_Problem to work on_:
Copy word for word the stretch of the essay on major fires below from "Let me also" through "to a tragedy.".

_Given text_:
+++++

In the days since I did the initial thinking and writing about Detroit today and my experiences in the days of yesteryear, a number of other major fires occurred across our nation. The first series of incidents was a number of brush fires which occurred on Staten Island in New York City. A review of the media outlets in New York City indicates that one of these rose to a six-alarm commitment of forces, while another rose to the five-alarm level. Added by dry and windy conditions, these fires burned for many hours.
While this situation was ongoing in New York City, our associates in Colorado were battling yet another major wildfire incident. A 6200-acre blaze destroyed 135 homes near Boulder, Colorado. A combination of ground and air resources battled this incident. It is interesting to note that I saw helicopters doing water drops on the Staten Island fires too.
As bad as all of these incidents were, the most startling incident was the deadly explosion and fire which destroyed a neighborhood in San Bruno, California and killed four of its citizens. I spent a great deal of time following this disaster on the Internet and on the Fox News network. This was an unexpected incident which few places are prepared to handle and most never expect to occur.
It should be noted that there were a number of serious problems which firefighters were forced to face as they arrived on location. Thanks to a release form the Secret List, I knew early on that firefighters had lost the use of their municipal water supply system in the blast area. I later read where the first0due Fire Captain indicated that he had a whole neighborhood on fire. As one who had experienced this in the past, I truly felt his pain and frustration.
While studying the media coverage on this incident, I began to uncover bits and pieces of the operation which indicated to me that there was a system in place to handle large-scale incidents and that the system worked. This should be no secret to anyone who has followed the development of the California emergency operations system through the years.
While listening to the Lt. Governor of California describe the operations over the course of the emergency, I could see it all developing according to the tenets of a proper emergency management system. He spoke of local resources being deployed. These were then followed up by mutual aid from the region, and then a deployment of resources from the statewide system. He spoke of strike forces, water tenders and aerial tankers. As I watched TV I could see the various components of full-scale emergency response deployed around the area where the reporters were filing their stories.
Let me also suggest that the emergency management system which supports fire operations like this also functioned well. A local declaration of emergency was made early on in the operation. This was quickly followed by a state emergency declaration. A request was made to FEMA for assistance and it was quickly granted by Craig Fugate the FEMA Administrator and his agency. Here we see a successful response to a tragedy.
With regard to this week's spate of abnormally large and devastating incidents, let me suggest that in those cases where a solid emergency response system has been the developed the potential for better outcomes is enhanced. What we did in the old days consisted of a combination of talent, dedication, and love for the fire service. I sincerely believe that our fire service still has an appreciation for those seminal values.
We cannot let the politicians, the media, and the neighborhood naysayers hold sway in our communities. Whether it was then or whether it is now, we need to know how to perform our assigned tasks. We need to provide our communities with a solid assessment of what they can expect from us. We need not set lofty, unattainable goals to please the politicians.
We need to show up and do our jobs. That is what my buddies and I did in Newark decades ago. That is what the folks in Detroit, New York, Colorado, and California did last week. That is what I hope you and your buddies will do tomorrow when the pager sounds or the bells ring. Then as now we stand between our communities and destruction, and we will endeavor to the best we can with the resources we have. It has always been that way. I hope it stays that way.

+++++

_Raw records_:
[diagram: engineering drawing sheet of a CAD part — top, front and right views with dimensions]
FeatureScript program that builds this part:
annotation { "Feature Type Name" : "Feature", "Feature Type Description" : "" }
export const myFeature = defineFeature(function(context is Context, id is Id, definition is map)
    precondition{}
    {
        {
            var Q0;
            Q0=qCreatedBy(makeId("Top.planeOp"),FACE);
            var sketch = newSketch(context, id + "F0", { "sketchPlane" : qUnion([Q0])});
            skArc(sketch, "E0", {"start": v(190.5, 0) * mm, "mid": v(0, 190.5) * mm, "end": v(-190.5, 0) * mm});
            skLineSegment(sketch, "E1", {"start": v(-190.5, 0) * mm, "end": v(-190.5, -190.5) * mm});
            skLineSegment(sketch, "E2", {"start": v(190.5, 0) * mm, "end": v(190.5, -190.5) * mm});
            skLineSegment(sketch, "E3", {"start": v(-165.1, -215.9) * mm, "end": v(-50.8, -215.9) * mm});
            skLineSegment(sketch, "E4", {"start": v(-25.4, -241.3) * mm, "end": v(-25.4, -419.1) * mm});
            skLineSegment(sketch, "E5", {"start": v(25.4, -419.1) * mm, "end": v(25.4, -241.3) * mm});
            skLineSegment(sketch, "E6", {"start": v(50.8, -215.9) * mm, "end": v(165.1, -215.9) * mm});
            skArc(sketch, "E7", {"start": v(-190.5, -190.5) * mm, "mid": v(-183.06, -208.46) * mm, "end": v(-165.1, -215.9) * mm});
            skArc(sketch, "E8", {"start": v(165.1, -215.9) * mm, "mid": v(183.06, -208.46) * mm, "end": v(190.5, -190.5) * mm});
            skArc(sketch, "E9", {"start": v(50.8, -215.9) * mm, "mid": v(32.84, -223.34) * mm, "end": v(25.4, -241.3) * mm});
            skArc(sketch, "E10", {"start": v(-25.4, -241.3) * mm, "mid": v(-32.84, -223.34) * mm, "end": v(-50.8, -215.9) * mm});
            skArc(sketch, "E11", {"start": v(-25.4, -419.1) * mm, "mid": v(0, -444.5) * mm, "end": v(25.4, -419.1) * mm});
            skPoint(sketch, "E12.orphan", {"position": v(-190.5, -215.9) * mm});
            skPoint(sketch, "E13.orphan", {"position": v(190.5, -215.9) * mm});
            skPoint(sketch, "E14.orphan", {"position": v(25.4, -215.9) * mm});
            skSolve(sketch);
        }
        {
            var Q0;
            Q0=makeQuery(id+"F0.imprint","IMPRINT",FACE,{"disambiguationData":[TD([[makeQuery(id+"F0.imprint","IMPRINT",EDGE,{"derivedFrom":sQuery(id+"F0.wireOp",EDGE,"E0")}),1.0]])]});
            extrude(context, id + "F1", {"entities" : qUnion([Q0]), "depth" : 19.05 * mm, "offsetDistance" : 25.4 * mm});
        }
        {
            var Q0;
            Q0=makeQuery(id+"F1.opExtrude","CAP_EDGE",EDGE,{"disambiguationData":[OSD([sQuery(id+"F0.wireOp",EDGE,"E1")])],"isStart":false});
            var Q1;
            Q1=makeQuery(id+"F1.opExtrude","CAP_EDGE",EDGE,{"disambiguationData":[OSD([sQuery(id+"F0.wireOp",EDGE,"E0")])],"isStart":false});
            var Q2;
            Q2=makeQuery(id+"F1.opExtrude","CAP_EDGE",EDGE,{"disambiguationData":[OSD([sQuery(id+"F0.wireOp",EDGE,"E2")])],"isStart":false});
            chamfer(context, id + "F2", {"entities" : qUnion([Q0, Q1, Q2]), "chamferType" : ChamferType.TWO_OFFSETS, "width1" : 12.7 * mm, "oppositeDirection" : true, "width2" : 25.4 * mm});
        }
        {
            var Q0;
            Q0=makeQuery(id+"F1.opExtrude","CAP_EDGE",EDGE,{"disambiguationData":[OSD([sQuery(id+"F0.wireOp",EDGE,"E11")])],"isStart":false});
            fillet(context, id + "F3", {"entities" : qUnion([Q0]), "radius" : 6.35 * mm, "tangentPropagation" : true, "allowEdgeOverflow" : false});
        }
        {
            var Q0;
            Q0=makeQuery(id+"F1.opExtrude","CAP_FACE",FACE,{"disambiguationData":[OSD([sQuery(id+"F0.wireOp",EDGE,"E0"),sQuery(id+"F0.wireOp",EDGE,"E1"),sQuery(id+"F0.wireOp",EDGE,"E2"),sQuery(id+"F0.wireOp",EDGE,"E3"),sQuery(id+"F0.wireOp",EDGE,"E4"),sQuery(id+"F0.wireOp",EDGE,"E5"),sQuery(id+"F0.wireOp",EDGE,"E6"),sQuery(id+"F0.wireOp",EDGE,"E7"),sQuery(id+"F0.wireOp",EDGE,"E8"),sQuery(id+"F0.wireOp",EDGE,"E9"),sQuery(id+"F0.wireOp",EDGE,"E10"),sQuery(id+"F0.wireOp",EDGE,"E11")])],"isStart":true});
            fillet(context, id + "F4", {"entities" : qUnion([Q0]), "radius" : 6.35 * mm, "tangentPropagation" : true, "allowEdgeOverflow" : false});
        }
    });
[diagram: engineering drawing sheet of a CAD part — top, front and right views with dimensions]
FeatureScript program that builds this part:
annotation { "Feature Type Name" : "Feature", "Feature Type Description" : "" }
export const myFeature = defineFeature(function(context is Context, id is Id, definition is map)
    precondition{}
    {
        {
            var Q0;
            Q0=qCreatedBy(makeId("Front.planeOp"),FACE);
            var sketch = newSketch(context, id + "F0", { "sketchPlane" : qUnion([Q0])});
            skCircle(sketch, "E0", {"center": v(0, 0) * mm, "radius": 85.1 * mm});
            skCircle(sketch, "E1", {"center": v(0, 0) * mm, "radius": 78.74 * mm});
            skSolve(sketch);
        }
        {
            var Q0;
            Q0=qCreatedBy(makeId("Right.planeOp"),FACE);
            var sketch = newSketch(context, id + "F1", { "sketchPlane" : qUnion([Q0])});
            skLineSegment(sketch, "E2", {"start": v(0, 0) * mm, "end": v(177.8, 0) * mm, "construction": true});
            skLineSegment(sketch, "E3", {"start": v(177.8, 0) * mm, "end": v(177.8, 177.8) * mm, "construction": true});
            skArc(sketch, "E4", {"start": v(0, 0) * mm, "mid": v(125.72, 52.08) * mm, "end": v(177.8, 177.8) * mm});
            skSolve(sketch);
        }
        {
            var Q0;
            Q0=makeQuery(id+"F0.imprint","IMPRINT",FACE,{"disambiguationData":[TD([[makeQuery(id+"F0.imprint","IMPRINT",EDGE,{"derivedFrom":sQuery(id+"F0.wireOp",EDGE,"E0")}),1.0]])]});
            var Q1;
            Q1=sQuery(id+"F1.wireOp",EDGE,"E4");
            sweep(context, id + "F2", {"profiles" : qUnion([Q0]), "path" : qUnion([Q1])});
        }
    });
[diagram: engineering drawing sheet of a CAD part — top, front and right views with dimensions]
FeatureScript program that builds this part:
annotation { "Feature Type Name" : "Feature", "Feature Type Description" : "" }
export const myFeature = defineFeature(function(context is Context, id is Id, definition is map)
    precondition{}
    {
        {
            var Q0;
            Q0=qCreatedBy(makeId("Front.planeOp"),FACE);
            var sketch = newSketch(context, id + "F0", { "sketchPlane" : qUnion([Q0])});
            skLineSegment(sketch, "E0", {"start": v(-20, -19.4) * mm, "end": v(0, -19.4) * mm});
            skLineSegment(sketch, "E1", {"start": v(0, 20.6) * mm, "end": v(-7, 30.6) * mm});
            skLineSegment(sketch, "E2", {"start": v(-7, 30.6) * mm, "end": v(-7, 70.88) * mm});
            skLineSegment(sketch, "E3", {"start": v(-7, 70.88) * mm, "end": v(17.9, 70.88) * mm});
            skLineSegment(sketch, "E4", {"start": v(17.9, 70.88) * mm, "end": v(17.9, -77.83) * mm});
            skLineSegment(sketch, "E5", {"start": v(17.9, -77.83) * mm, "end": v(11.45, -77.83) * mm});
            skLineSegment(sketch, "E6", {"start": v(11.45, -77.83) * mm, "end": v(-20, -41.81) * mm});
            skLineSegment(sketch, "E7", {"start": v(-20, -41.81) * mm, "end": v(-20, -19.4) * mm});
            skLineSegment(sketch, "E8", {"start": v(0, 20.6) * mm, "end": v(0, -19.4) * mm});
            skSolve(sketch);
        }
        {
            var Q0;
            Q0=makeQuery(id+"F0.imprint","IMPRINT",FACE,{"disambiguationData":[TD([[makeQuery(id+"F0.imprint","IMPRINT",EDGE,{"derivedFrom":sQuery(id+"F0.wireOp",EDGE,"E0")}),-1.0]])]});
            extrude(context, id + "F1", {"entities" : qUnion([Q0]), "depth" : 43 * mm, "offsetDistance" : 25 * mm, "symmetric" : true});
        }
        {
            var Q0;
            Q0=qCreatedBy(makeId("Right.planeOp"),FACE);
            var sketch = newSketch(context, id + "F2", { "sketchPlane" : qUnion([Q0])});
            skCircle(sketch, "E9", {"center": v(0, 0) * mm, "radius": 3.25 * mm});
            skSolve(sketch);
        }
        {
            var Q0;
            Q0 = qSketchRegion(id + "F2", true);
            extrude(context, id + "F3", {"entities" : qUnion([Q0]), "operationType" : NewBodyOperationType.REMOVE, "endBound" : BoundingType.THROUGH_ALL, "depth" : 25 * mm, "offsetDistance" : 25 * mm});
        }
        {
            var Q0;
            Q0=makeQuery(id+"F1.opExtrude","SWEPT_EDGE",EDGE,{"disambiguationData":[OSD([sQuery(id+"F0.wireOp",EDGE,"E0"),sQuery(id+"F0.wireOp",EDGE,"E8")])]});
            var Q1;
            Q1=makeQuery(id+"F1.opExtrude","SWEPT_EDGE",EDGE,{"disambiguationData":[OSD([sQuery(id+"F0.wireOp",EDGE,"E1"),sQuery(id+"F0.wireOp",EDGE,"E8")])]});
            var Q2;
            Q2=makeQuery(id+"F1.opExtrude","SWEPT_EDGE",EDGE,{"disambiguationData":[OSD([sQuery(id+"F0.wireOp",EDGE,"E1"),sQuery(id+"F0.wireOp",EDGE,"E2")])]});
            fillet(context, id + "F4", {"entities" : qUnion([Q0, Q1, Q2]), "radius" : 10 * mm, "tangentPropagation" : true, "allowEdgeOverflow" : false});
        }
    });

+++++

_Reply_:
Let me also suggest that the emergency management system which supports fire operations like this also functioned well. A local declaration of emergency was made early on in the operation. This was quickly followed by a state emergency declaration. A request was made to FEMA for assistance and it was quickly granted by Craig Fugate the FEMA Administrator and his agency. Here we see a successful response to a tragedy.